Ante, at 12–13. And subparagraph (C)
explicitly says “the requirements of this subsection”—which include
§2244(b)(1)—must be satisfied before certification. It’s more than
a little telling that the majority finds itself forced both to
rewrite §2255(h)’s terms and to ignore §2244(b)(3)(C)’s
directions.
Finally, Mr. Bowe retreats to the position that
federal prisoners
must be exempt from subsection (b)(1)
because AEDPA was designed to treat state prisoners more harshly
than federal prisoners. But, in fact, AEDPA often treats the two
groups the same, and not just when it comes to second or successive
filings. To take just one example, §2253(c) requires a prisoner to
secure a “certificate of appealability” before appealing from a
habeas
or §2255 loss in federal district court. State and
federal prisoners alike thus must satisfy that provision’s demands.
See §2253(c); cf. §2266(a) (requiring identical treatment for
certain state- and federal-prisoner filings). And it should shock
no one that Congress might proceed similarly here and exhibit an
intolerance for do-over claims no matter who seeks to pursue
them.[
9]
*
The majority today commits two serious
mistakes. First, in its zeal to resolve a circuit split, the
majority asserts jurisdiction where we have none. With statutory
text and 30 years of case law in this Court and lower courts
aligned against it, the majority bases its claim of jurisdiction on
a new and curiously contoured clear-statement rule that is as
needless as it is unprecedented. Second, and compounding its
jurisdictional overreach, the majority adopts an implausible view
on the merits. AEDPA didn’t suddenly free federal prisoners from
pre-existing restrictions on do-over claims.

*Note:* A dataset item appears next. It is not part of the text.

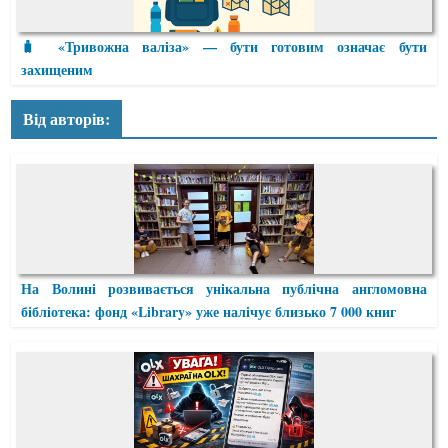
🧳 «Тривожна валіза» — бути готовим означає бути
захищеним
Від авторів:
На Волині розвивається унікальна публічна англомовна
бібліотека: фонд «Library» уже налічує близько 7 000 книг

Just the opposite: It
imposed additional “carefully crafted limits” on collateral attacks
by federal and state prisoners alike.
Jones, 599 U. S.,
at 482. And, quite unsurprisingly, one of those limits includes an
unmistakable and absolute bar on do-over claims. Because neither of
the majority’s innovations are compatible with Congress’s
directions in AEDPA, I respectfully dissent.